Constraints may be complex expressions, but must be of type int
for integer variables and of type real
for real variables
(including constraints on vectors, row vectors, and matrices).
Variables used in constraints can be any variable that has been
defined at the point the constraint is used. For instance,
data {
int<lower=1> N;
real y[N];
}
parameters {
real<lower=min(y), upper=max(y)> phi;
}
This declares a positive integer data variable N
, an array
y
of real-valued data of length N
, and then a parameter
ranging between the minimum and maximum value of y
. As shown
in the example code, the functions min()
and max()
may
be applied to containers such as arrays.
A more subtle case involves declarations of parameters or transformed parameters based on parameters declared previously. For example, the following program will work as intended.
parameters {
real a;
real<lower = a> b; // enforces a < b
}
transformed parameters {
real c;
real<lower = c> d;
c = a;
d = b;
}
The parameters instance works because all parameters are defined
externally before the block is executed. The transformed parameters
case works even though c
isn’t defined at the point it is used,
because constraints on transformed parameters are only validated at
the end of the block. Data variables work like parameter variables,
whereas transformed data and generated quantity variables work like
transformed parameter variables.
Declaring optional variables
A variable may be declared with a size that depends on a boolean
constant.

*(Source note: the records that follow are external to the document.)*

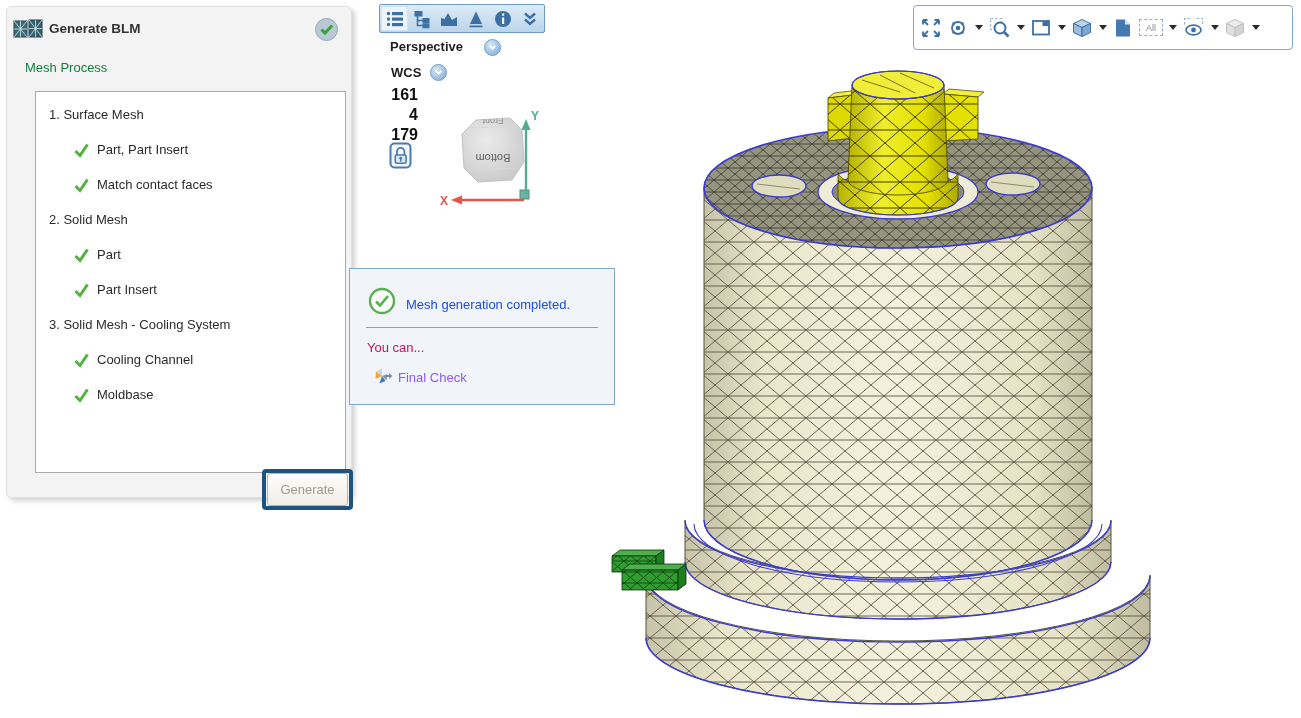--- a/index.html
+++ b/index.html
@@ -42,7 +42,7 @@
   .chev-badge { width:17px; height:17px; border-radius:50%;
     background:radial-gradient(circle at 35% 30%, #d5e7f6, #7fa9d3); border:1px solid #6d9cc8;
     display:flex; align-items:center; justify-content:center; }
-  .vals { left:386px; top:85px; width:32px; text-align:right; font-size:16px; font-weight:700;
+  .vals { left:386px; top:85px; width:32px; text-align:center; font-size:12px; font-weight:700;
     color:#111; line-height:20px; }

For example, consider the definition of alpha
in the
following program fragment.
data {
int<lower = 0, upper = 1> include_alpha;
...
parameters {
vector[include_alpha ? N : 0] alpha;
If include_alpha
is true, the model will include the vector
alpha
; if the flag is false, the model will not include
alpha
(technically, it will include alpha
of size 0,
which means it won’t contain any values and won’t be included in any
output).
This technique is not just useful for containers. If the value of
N
is set to 1, then the vector alpha
will contain a
single element and thus alpha[1]
behaves like an optional
scalar, the existence of which is controlled by include_alpha
.
This coding pattern allows a single Stan program to define different models based on the data provided as input. This strategy is used extensively in the implementation of the RStanArm package.